A traditional team would split this across a telephony engineer, an ML/AI engineer, a backend developer, a frontend developer, and a DevOps person. Five people, five communication boundaries, five calendars to coordinate.

We shipped it with one engineer and AI-assisted development. Not because AI wrote the code — it didn't architect the adapter pattern or decide to separate the engine from the orchestrator. But it dramatically compressed the time spent on implementation details, boilerplate, and the long tail of integration edge cases.
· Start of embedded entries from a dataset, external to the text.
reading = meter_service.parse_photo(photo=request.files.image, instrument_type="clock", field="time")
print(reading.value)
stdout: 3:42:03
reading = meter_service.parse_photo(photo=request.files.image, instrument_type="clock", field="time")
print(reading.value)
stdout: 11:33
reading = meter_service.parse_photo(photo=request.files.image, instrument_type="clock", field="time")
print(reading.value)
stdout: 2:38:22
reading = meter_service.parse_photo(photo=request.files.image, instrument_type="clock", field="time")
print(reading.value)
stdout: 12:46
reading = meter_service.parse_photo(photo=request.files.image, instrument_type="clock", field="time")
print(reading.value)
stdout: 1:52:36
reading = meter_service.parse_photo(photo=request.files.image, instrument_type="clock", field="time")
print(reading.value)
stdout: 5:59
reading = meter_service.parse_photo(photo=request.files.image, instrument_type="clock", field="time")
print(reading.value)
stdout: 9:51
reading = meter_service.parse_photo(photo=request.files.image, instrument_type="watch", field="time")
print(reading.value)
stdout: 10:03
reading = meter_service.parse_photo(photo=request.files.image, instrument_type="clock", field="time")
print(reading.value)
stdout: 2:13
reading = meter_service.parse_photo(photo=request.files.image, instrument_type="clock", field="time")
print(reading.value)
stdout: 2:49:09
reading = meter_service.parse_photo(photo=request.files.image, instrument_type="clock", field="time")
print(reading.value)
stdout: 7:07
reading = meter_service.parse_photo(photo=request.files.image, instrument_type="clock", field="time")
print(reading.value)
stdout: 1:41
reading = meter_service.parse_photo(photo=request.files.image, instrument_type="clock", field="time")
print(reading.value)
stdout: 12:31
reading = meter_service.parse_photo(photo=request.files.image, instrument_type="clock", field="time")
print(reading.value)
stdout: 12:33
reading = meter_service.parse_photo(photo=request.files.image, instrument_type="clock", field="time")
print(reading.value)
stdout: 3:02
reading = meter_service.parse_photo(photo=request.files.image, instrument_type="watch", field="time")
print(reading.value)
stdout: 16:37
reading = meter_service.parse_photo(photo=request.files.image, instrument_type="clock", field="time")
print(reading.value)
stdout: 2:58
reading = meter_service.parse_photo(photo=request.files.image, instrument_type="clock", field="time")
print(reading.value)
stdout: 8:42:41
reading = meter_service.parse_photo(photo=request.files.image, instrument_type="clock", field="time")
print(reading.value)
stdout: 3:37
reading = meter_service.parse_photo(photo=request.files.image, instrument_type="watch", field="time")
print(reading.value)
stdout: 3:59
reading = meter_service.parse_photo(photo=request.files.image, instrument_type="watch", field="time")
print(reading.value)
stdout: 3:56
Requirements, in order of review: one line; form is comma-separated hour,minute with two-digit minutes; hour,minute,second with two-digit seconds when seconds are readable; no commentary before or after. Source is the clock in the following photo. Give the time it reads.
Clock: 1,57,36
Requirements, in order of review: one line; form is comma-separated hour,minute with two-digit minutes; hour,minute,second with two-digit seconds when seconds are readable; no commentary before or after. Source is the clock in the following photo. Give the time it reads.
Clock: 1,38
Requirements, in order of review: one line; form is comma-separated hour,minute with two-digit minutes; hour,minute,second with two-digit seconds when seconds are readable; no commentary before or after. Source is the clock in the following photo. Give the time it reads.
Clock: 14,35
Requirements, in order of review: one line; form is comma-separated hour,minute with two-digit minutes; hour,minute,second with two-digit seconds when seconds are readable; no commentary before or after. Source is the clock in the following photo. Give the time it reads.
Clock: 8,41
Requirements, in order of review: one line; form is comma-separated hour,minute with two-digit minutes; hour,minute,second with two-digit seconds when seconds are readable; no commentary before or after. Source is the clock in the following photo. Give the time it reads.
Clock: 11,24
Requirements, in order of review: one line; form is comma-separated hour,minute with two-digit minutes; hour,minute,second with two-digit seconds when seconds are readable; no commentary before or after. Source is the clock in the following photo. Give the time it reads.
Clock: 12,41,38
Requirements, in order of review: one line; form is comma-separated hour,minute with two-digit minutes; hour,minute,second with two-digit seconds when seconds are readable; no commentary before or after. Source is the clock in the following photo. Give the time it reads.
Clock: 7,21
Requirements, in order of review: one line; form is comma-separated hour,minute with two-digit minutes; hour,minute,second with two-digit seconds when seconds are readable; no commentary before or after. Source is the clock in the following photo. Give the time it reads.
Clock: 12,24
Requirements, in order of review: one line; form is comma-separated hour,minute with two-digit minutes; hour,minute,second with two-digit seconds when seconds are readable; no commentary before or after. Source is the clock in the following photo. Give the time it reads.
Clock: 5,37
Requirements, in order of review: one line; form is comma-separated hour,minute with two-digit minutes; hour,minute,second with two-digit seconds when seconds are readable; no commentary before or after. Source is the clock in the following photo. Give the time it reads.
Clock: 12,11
The moat here isn't any single technology. Every component is available off-the-shelf: commercial STT, commercial TTS, hosted LLM inference, SIP trunking providers, open-source WebRTC libraries. The value is in the integration density — making all of these work together reliably, at production latency, with proper error handling, billing, and multi-tenancy. That's an orchestration problem, and orchestration is where the generalist thrives.

What's Next

The adapter pattern for CRM integrations is the most leveraged piece of this architecture. Every new integration multiplies the platform's addressable market without touching the core voice engine. We're expanding the adapter interface to handle bidirectional sync — not just pushing call data into CRMs, but pulling customer context into the agent's prompt before the call even connects.

Voice AI is heading toward commodity infrastructure. The models will get faster and cheaper. Latency will shrink. The differentiation will be in what happens after the call — how well the data flows into the systems businesses already use, how seamlessly the voice agent fits into existing workflows.

The platform that wins won't be the one with the best voice model. It'll be the one that makes the phone call disappear into the business process, as if a competent human handled it and did all the paperwork too.

If you're building something similar and want to compare notes on SIP integration, TTS benchmarking, or the adapter pattern — I'm always up for a technical conversation.

Top comments (2)

Andre Cytryn • Mar 30

the sentence-boundary TTS trick is underrated. starting synthesis on the first complete sentence while the LLM is still generating probably matters more than shaving latency at any other layer. curious whether you found sentence detection tricky in practice — things like mid-sentence pauses or short responses that are a single sentence, does the buffer flush handle those cleanly?

also the Cerebras geography lesson is a good one. TTFT benchmarks measured from the wrong region are basically useless.

Matt Redman • Mar 30

Sentence detection in practice is messier than the pseudocode suggests. Punctuation-based boundary detection handles the happy path cleanly, and the trailing buffer flush takes care of short or single-sentence responses — if the entire reply is one sentence, it just fires on the flush. The edge cases are the interesting ones.

Embellishing the mid-sentence pause rate made endpoint detection tuning genuinely difficult. I spent a lot of time tweaking utterance_end_ms windows trying to find a reliable threshold — too tight and you’re triggering synthesis on incomplete thoughts, too loose and you’re adding dead air. What actually worked was a different approach: send to the model on what looks like a boundary, but keep the VAD running and cancel the TTS stream the moment new speech is detected. Yes, you burn a few tokens on the occasional false-positive trigger, but the conversation feel is dramatically better. Barge-in rate dropped significantly, and even when it did occur it felt natural rather than jarring — because the agent wasn’t three sentences deep into a response before realising the caller had started talking.